RISE OF THE FORSAKEN SON-IN-LAW
RISE OF THE FORSAKEN SON-IN-LAW
Author: V.Vale
Chapter 1
Author: V.Vale
last update2026-05-27 17:20:11

The interview lasted for eleven minutes.

Oliver Marlowe counted them on the white clock above the interviewer's shoulder. It was a habit from years of waiting in rooms where no one wanted him lingering. All he got was a whole 11 minutes that served him a fake handshake, and the specific brand of polite smile that meant the answer was no before he had taken his seat.

He walked home by passing through Kensington High Street with his tie loosened and the persistent October drizzle darkening his already weak shoulders. The offer of a cab, which he could not afford, didn't even cross his mind.

The walk was forty minutes. He had made it before.

The Voss home was Georgian-fronted and looked very luxurious, its black railings freshly painted with its steps freshly scrubbed. Oliver hesitated at the doorstep as he always did. It wasn't from shyness, but from the thought of what waited for him inside. Then without thinking further, he pushed the door open.

Clarissa was on the chesterfield with her phone in both hands, one leg folded under her. She looked up when the door opened, touching her long hair. And when she saw him, the expression that crossed her face was filled with disdain. Her eyes told him her thoughts even before she started speaking.

"Well?"

"No, I didn't get the job." He set his keys on the console table.

"Of course not. You're very useless." She returned to her phone. "You really ought to stop trying for positions you are not qualified for."

"I hold a First-Class degree from LSE."

"You hold a degree and nothing else, Oliver. There is a difference." Her thumb scrolled upward. "I suppose dinner will not make itself."

He said nothing. He went to the kitchen.

This was the rhythm of the Voss house: silence from Oliver, contempt from Clarissa, theatrical exasperation from her mother Helena, and a kind of tired patience from Geoffrey Voss that functioned as the household's only working conscience. Oliver had entered this arrangement three years ago believing that effort and decency would eventually earn him some measure of respect. He had been wrong in the particular way that only very earnest people can be wrong -- completely, and for a very long time.

He prepared a roast chicken with root vegetables, working methodically, steam rising and the smell of thyme filling the kitchen. In this room, at least, no one questioned him. He had taught himself to cook out of necessity. Now he cooked with something approaching grace.

Helena arrived as he was setting the table.

"Are you done?" she asked, not looking at him.

"Yes, Helena." He never called her Mother. She had made clear on the third day of his marriage that she did not welcome the designation.

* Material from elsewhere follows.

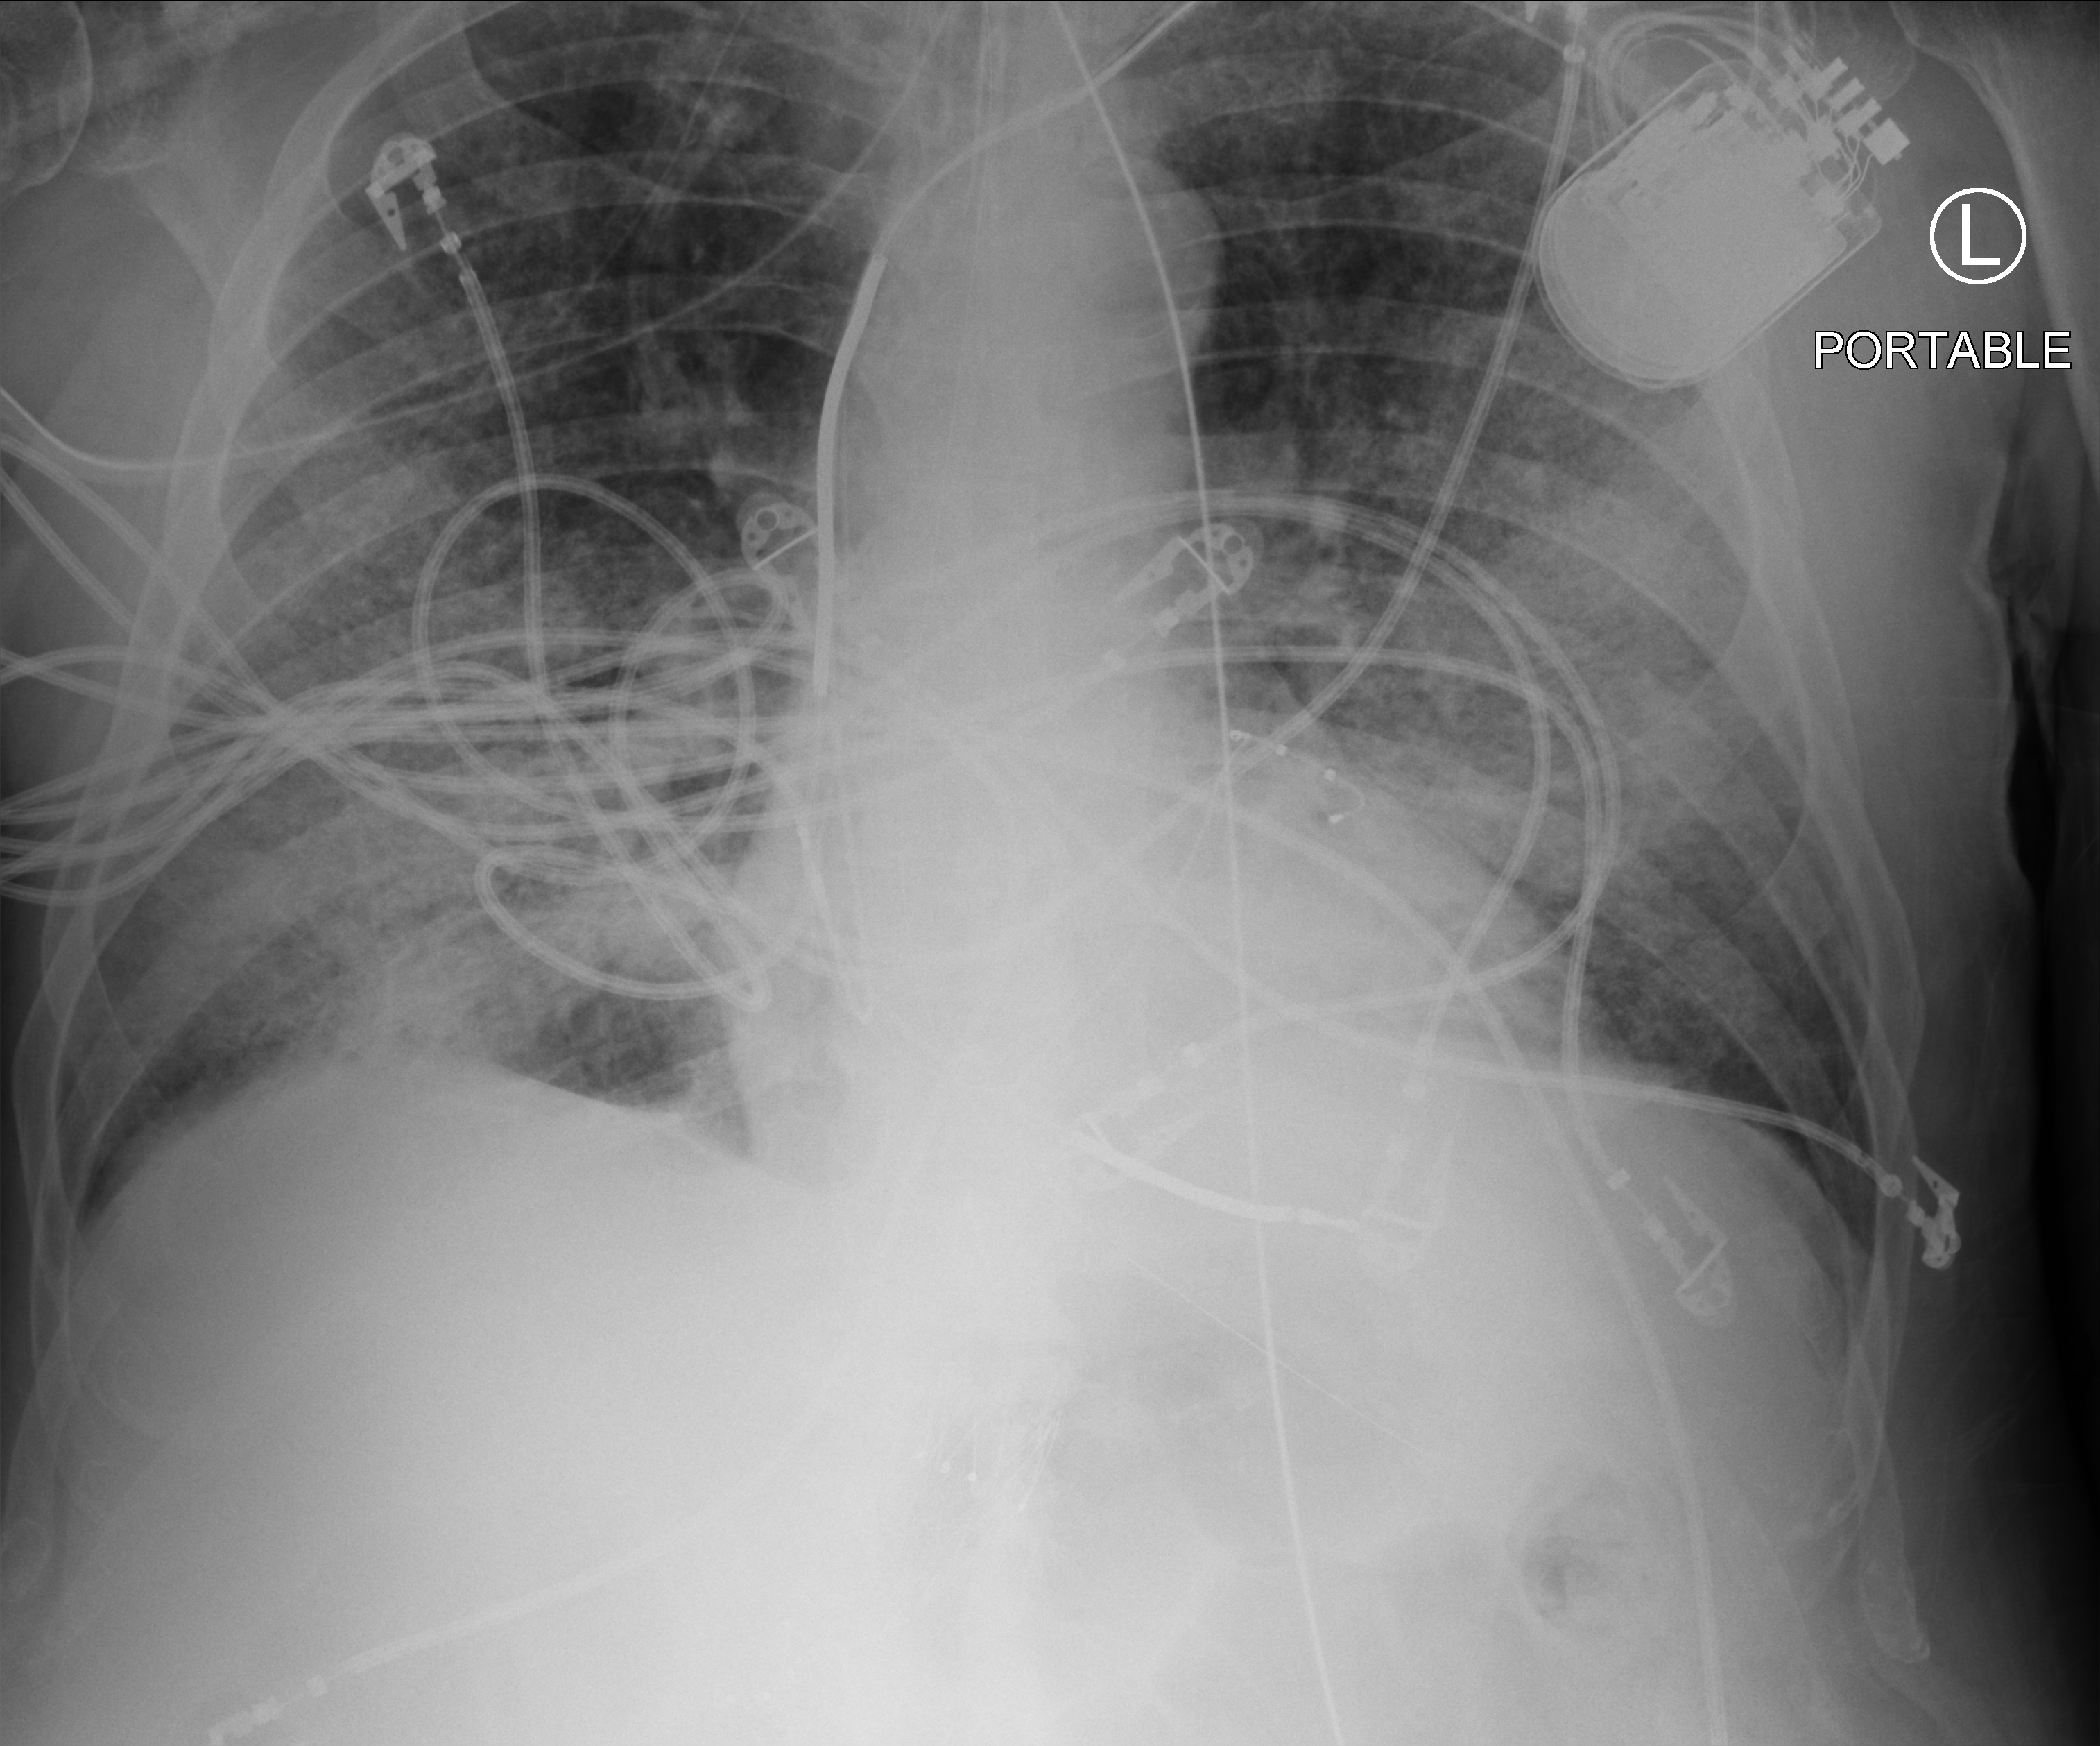
Bedside chest radiograph (computed radiography), anteroposterior (AP) projection. Patient hospitalised with COVID-19; male, aged 60–74 years.
Hospital-stay facts (about this admission, not read from this image; timing relative to this image not recorded): admitted to intensive care during this hospital stay: yes; length of hospital stay: 36 days; chronic kidney disease (admission record): no.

"Do not call me Helena as though we are equals. And this table setting is unacceptable. The salad fork goes on the outside."

"The salad fork is correctly placed."

She stared at him. He met her gaze. She picked up the salad fork and moved it two millimetres to the left, which placed it in the wrong position, and walked away.

Oliver moved it back.

Later, when the family had gathered and Geoffrey had poured the wine, Oliver sat quietly at the end of the table, turning over the day's rejection in his mind. He had noticed that morning a message on Clarissa's phone -- not its content, but the name attached to it. Dominic Hale. The name appeared too frequently, and at too many odd hours, for the explanation of 'colleague' to remain comfortable.

He said nothing. He poured himself water and ate his dinner and watched Clarissa laugh at something on her phone beneath the table edge, and decided that he would find out what there was to find.

"Oliver. I heard there was an opening at Hartwell and Crane. I could put in a word if you would like," Geoffrey said, clearing his throat.

"Thank you, Geoffrey. I appreciate it."

Helena looked at her husband as though he had suggested feeding Oliver from the good china.

Clarissa did not look up from her phone.

That night, Oliver lay on his side of the bed -- the left side, as was understood without discussion -- and listened to Clarissa murmur into her mobile in the bathroom, the water running to mask the sound. He lay still and stared at the ceiling and felt nothing in particular, which he recognised as the feeling he had before he felt a great deal.

"Tomorrow," he thought. "I will know tomorrow."